Ana Bela Carvalho nunca imaginó que su vida cambiaría en una sola noche.
Huérfana desde los dieciséis años, sobreviviente por instinto y genio informático por vocación, Ana Bela trabaja como camarera en un hotel de lujo en São Paulo. Su mundo se reduce a turnos agotadores, un pequeño departamento compartido con su mejor amiga y el sueño silencioso de que algún día alguien la vea de verdad.
Ese alguien resulta ser Cristian Ferrari: heredero de un imperio empresarial, dueño de una fortuna incalculable… y líder de la mafia italiana más temida del mundo. Un hombre al que llaman La Bestia.
Frío. Implacable. Acostumbrado a que todo se doble ante su voluntad.
Hasta que la conoce a ella.
Lo que comienza como una atracción imposible de ignorar se convierte en una tormenta de pasión, secretos y peligro. Porque amar a Cristian Ferrari no es solo entregarse a un hombre: es entrar en un mundo donde la lealtad se paga con sangre, los enemigos acechan en cada sombra y el amor es el arma más poderosa… y la más vulnerable.

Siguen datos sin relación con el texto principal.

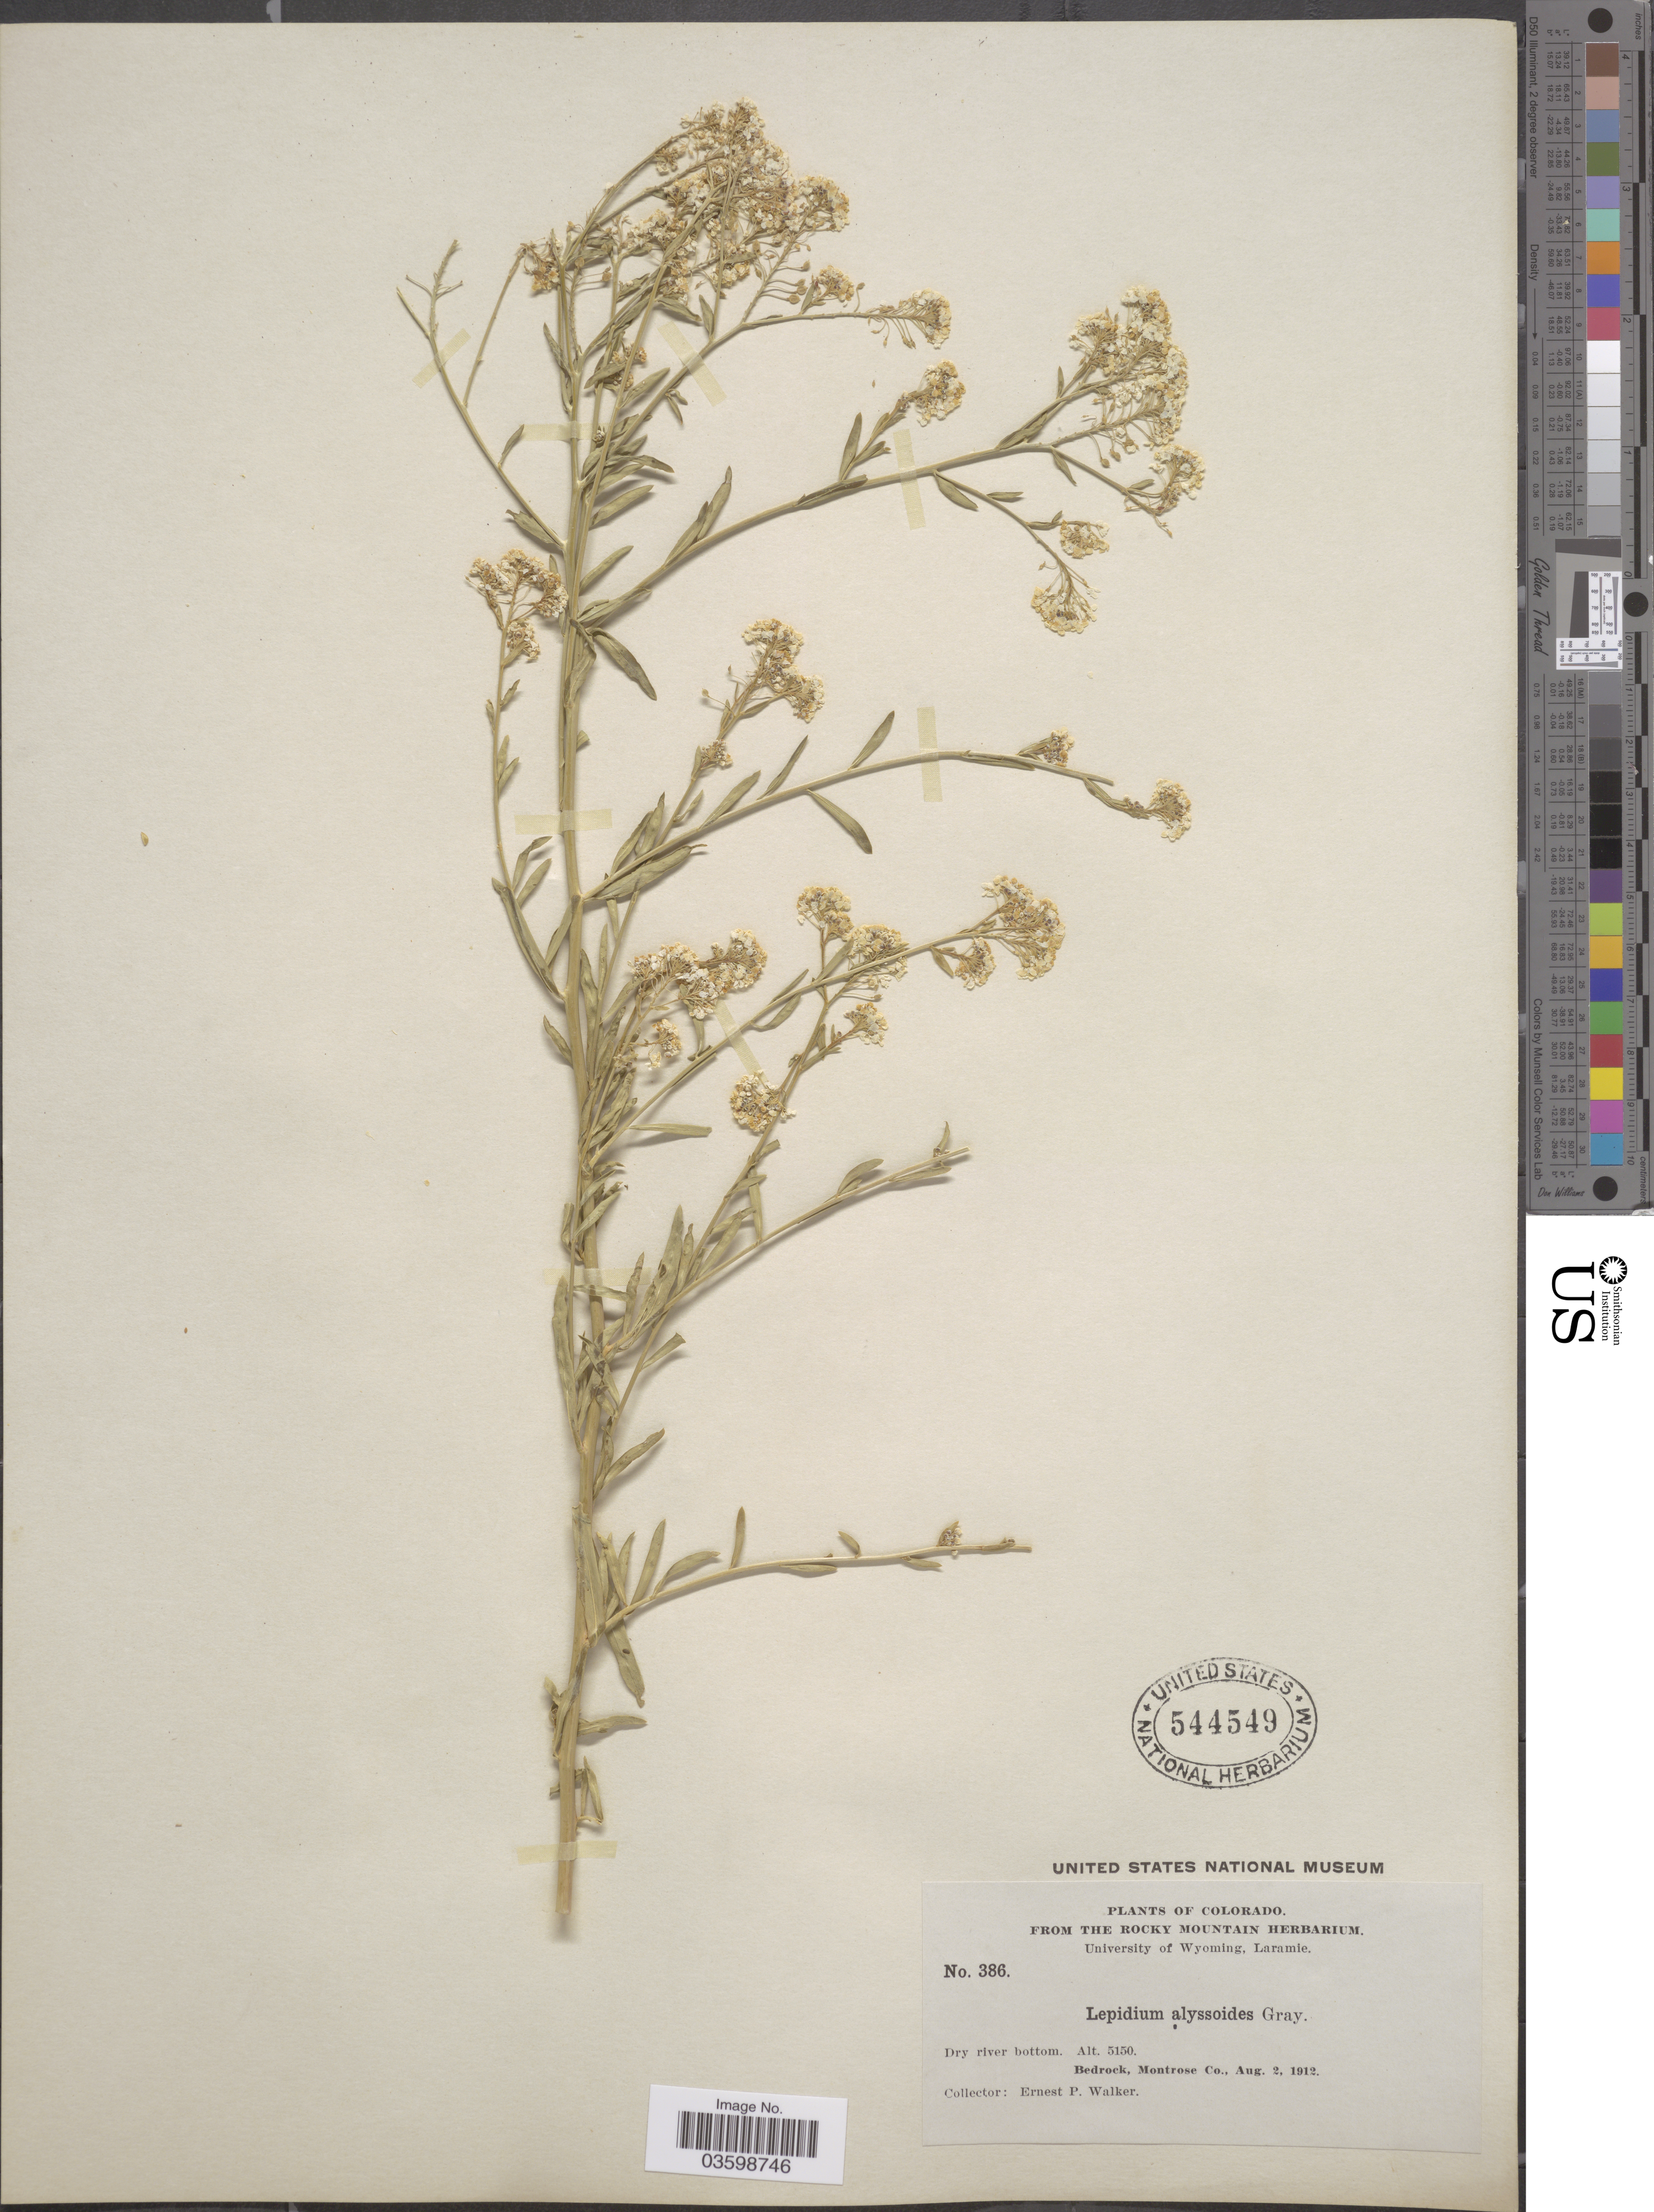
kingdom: Plantae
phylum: Tracheophyta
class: Magnoliopsida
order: Brassicales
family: Brassicaceae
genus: Lepidium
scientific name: Lepidium montanum var. alyssoides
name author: (A. Gray) M.E. Jones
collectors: E. P. Walker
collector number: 386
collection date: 1912-08-02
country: United States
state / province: Colorado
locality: Dry river bottom. Bedrock, Montrose Co.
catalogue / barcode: US 544549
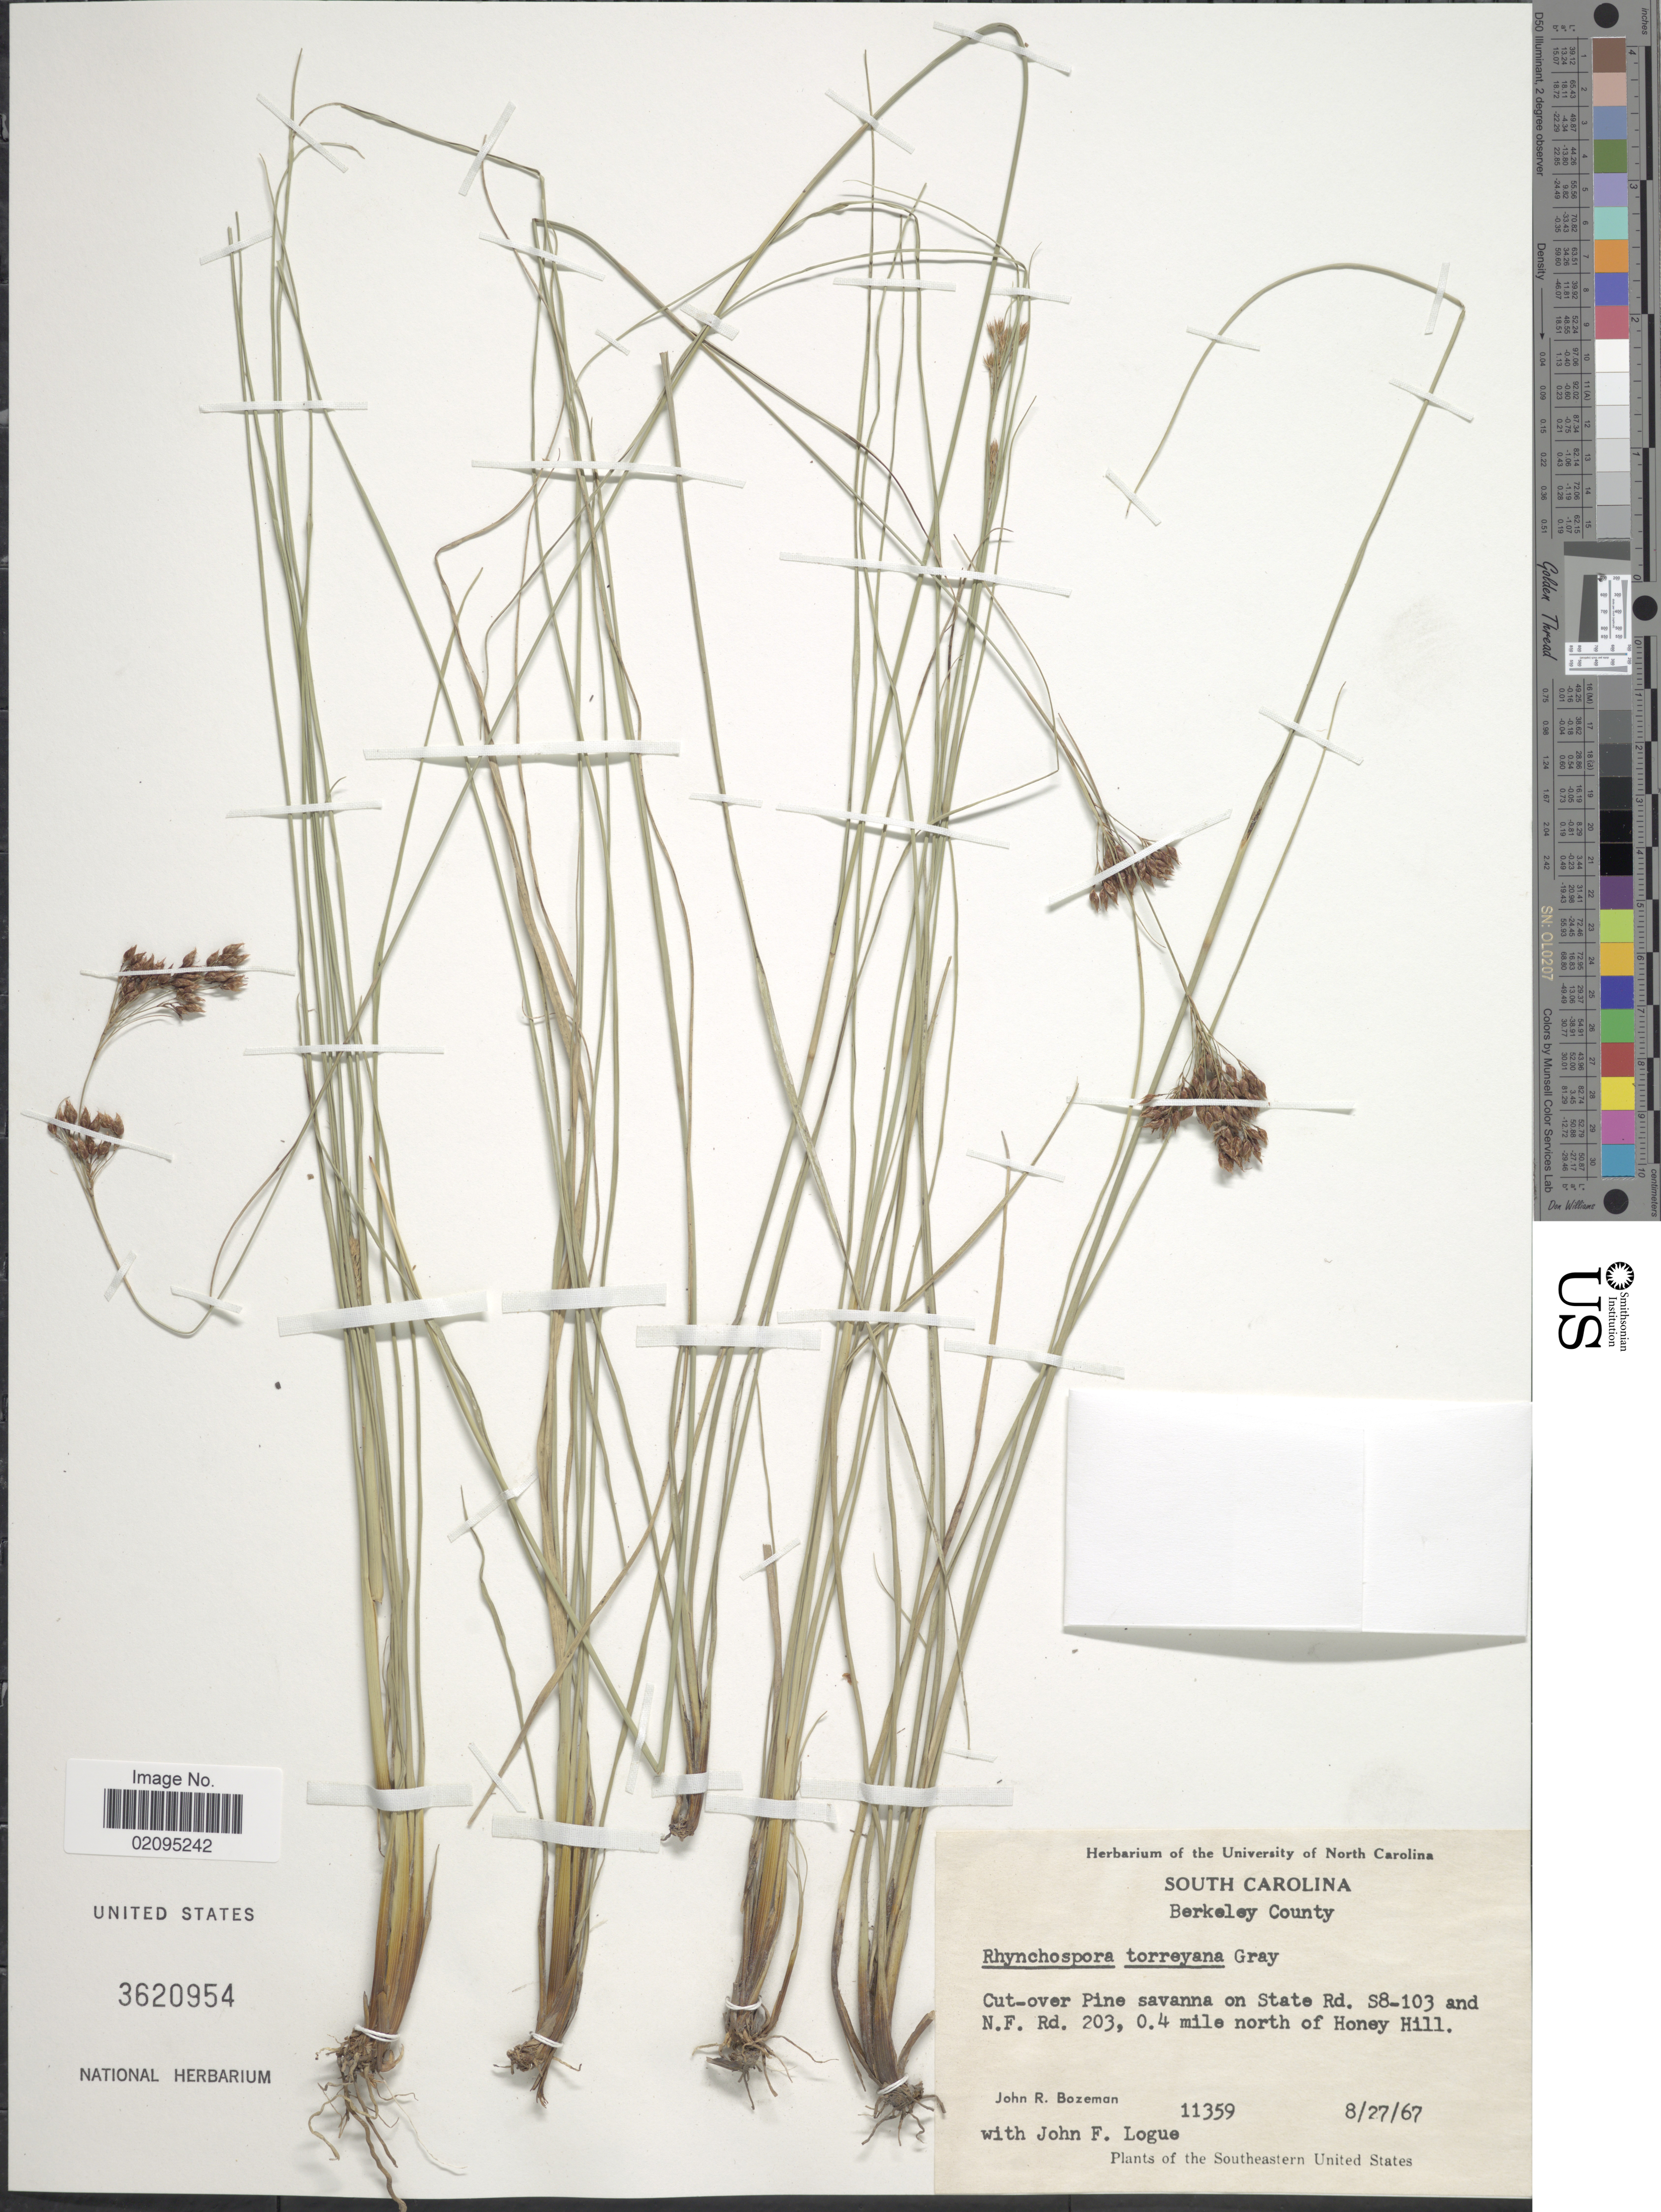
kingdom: Plantae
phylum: Tracheophyta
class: Liliopsida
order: Poales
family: Cyperaceae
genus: Rhynchospora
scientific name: Rhynchospora torreyana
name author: A. Gray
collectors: J. R. Bozeman & J. Logue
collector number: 11359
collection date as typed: Transcribed d/m/y: 27/8/67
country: United States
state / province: South Carolina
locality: Berkeley County, cut-over pine savanna on State Rd. D8-103 and N.F. Rd. 203, 0.4 mile north of Honey Hill.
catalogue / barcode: US 3620954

Mientras Ana Bela lucha por encontrar su lugar en un universo que no le pertenece, deberá enfrentar verdades enterradas durante décadas, rivales dispuestas a destruirla y una revelación sobre su propio pasado que lo cambiará todo.
¿Puede una mujer común sobrevivir al lado de la Bestia?
¿O será ella quien termine domándolo?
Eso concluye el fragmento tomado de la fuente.